■ **Prompt**
The records that follow are to be repeated exactly, without any pictures.

■ **Study material**

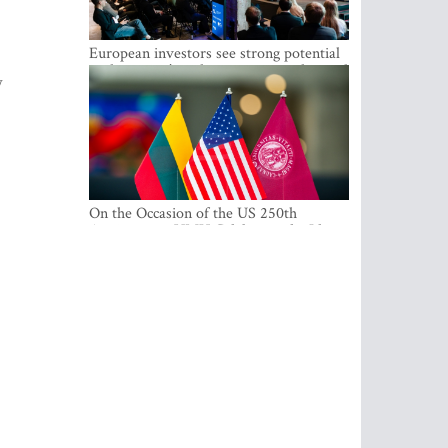
European investors see strong potential
in the region’s tech entrepreneurship and
w
capital markets
On the Occasion of the US 250th
Anniversary, VMU Celebrates the Idea
of Freedom and Academic Partnership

■ **Your response**
European investors see strong potential
in the region’s tech entrepreneurship and
w
capital markets
On the Occasion of the US 250th
Anniversary, VMU Celebrates the Idea
of Freedom and Academic Partnership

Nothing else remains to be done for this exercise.